본 실시 예에 따르면, 제2 이미지 임베딩부(220)의 벡터 출력 차원은 제2 텍스트 임베딩부(230)의 벡터 출력 차원과 동일하게 설정된다. 즉, 제2 이미지 벡터(x_q), 제2 텍스트 벡터(y_s) 및 제3 텍스트 벡터(y_u)는 동일한 차원의 벡터일 수 있다. 따라서, 제2 이미지 벡터(x_q), 제2 텍스트 벡터(y_s) 및 제3 텍스트 벡터(y_u)는 공통의 벡터공간에서 거리 계산이 가능하다.According to this embodiment, the vector output dimension of the second image embedding unit 220 is set to be the same as the vector output dimension of the second text embedding unit 230 . That is, the second image vector (x _q ), the second text vector (y _s ), and the third text vector (y _u ) may be vectors of the same dimension. Accordingly, the distance between the second image vector (x _q ), the second text vector (y _s ), and the third text vector (y _u ) can be calculated in a common vector space.

거리비교부(240)는 제2 이미지 임베딩부(220)로부터 제2 이미지 벡터(x_q)를 수신하고, 제2 텍스트 임베딩부(230)로부터 제2 텍스트 벡터(y_s) 및 제3 텍스트 벡터(y_u)를 수신한다. 본 실시 예에 따르면, 거리비교부(240)는 수신한 벡터들 각각의 유클리디언 거리를 계산한 값을 산출해낼 수 있다. 구체적으로, 거리비교부(240)는 제2 이미지 벡터(x_q)와 제2 텍스트 벡터(y_s) 사이의 거리 값으로 정의되는 학습 거리(D_s) 및 제2 이미지 벡터(x_q)와 제3 텍스트 벡터(y_u) 사이의 거리 값으로 정의되는 미학습 거리(D_u)를 산출한다. 이 때, 학습 거리(D_s) 및 미학습 거리(D_u)는 객체추정기(200)의 임시분류결과일 수 있다.The distance comparison unit 240 receives the second image vector (x _q ) from the second image embedding unit 220 , and the second text vector (y _s ) and the third text vector from the second text embedding unit 230 . (y _u ) is received. According to this embodiment, the distance comparator 240 may calculate a value obtained by calculating the Euclidean distance of each of the received vectors. Specifically, the distance comparison unit 240 is a learning distance (D _s ) defined as a distance value between the second image vector (x _q ) and the second text vector (y _s ) and the second image vector (x _q ) and An unlearned distance D _u defined as a distance value between the third text vectors y _u is calculated. In this case, the learning distance D _s and the non-learning distance D _u may be temporary classification results of the object estimator 200 .

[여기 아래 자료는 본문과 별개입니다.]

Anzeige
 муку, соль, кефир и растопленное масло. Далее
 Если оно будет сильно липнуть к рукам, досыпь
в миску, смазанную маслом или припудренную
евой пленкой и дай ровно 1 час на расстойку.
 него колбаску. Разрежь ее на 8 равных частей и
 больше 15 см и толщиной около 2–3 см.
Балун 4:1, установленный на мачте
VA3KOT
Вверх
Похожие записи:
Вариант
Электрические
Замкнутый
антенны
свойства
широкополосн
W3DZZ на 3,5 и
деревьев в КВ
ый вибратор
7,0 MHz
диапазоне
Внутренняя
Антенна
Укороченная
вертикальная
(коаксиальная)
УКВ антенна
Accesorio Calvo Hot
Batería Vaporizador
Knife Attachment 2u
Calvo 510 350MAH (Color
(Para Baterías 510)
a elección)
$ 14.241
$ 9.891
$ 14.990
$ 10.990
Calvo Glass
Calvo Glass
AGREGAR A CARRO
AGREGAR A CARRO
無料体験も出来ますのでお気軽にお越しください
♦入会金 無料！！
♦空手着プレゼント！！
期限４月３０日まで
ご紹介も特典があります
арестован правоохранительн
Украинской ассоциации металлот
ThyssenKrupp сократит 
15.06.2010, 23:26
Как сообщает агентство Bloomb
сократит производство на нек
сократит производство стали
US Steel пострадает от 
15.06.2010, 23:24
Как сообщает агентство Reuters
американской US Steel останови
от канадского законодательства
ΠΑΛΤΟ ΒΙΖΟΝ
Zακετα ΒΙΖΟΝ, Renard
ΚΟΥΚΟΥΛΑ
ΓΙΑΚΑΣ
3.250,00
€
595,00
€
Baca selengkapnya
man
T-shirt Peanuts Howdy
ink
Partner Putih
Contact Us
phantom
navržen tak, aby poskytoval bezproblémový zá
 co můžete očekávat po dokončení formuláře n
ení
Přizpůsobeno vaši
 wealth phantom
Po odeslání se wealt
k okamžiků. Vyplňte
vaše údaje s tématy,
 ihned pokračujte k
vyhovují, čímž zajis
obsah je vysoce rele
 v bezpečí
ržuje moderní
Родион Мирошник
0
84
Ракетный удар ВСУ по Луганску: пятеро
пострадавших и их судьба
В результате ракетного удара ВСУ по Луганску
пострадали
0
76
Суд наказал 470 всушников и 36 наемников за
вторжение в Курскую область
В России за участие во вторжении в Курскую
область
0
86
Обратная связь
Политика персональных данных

본 발명의 실시 예에 따르면, 거리비교부(240)는 불확실성추정부(210)로부터 수신한 불확실성 추정값(S_uc)으로 미학습 거리(D_u)를 나누어, 객체추정기(200)에 입력된 이미지 데이터(IM2)가 학습 시 사용하지 않은 클래스로 분류될 가능성이 증가할 수 있다. 즉, 객체학습기(100)에 의하여 학습되지 않은 클래스들(TX2-2)의 텍스트 벡터인 제3 텍스트 벡터(y_u)와 제2 이미지 벡터(x_q) 사이의 거리값을 감소시켜, 입력된 이미지(IM2)가 학습되지 않은 클래스들(TX2-2)로 분류될 가능성을 증가시킬 수 있다.According to an embodiment of the present invention, the distance comparator 240 divides the unlearned distance D _u by the uncertainty estimate value S _uc received from the uncertainty estimator 210 , and the image input to the object estimator 200 . The possibility that the data IM2 is classified into a class not used during training may increase. That is, by reducing the distance value between the third text vector (y _u ) and the second image vector (x _q ), which are text vectors of the classes (TX2-2) not learned by the object learner 100, the input It is possible to increase the possibility that the image IM2 is classified into the unlearned classes TX2-2.

수학식 (5)는 입력된 이미지 벡터(xq)와 학습 시 사용하지 않은 클래스의 제3 텍스트 벡터(y_u)

간의 유클리디언 거리(미학습거리, D_u)를 수학식 4에서 계산한 불확실성 추정값(S_uc)으로 나누어 제로샷 분류를 위한 이미지 벡터와 텍스트 벡터 간의 거리값을 계산하는 가공된 미학습거리(D_u')를 나타낸다.Equation (5) is the input image vector (xq) and the third text vector (y _u ) of the class not used during training

The _processed _unlearned distance ( D _u' ).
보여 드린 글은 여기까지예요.